_DATA FOR ANALYSIS_
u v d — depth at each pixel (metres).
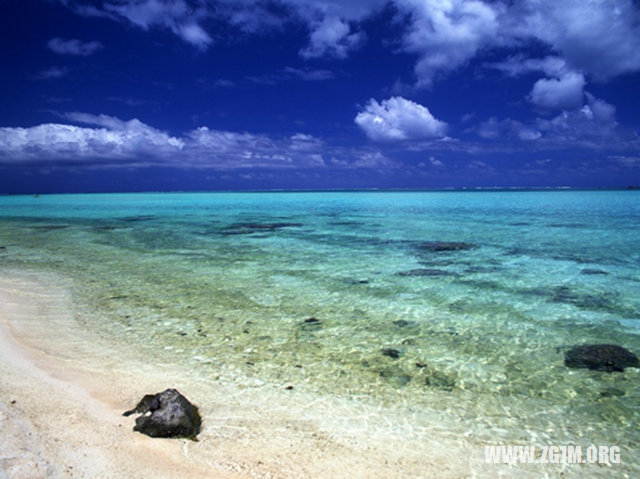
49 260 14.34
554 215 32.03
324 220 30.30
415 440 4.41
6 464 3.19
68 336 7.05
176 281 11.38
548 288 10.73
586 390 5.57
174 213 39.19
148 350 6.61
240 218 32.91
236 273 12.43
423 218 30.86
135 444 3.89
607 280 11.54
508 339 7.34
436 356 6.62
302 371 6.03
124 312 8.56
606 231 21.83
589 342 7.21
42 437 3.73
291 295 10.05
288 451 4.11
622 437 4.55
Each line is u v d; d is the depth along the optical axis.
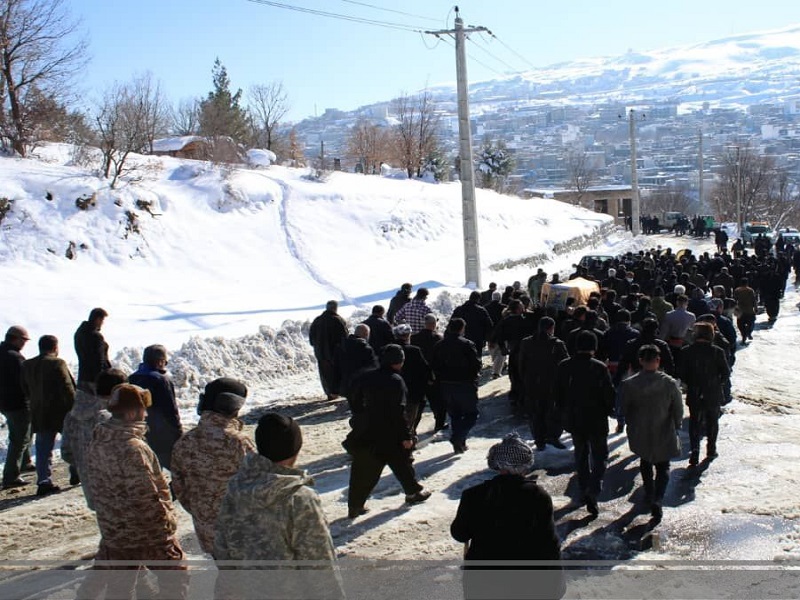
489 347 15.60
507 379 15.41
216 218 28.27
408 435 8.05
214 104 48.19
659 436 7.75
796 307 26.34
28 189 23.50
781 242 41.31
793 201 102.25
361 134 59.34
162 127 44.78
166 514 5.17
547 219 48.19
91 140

_WHAT IS BEING ASKED_
Exactly how many lines of the records include "depth"? Provide the number by itself.

_ANSWER BOX_
2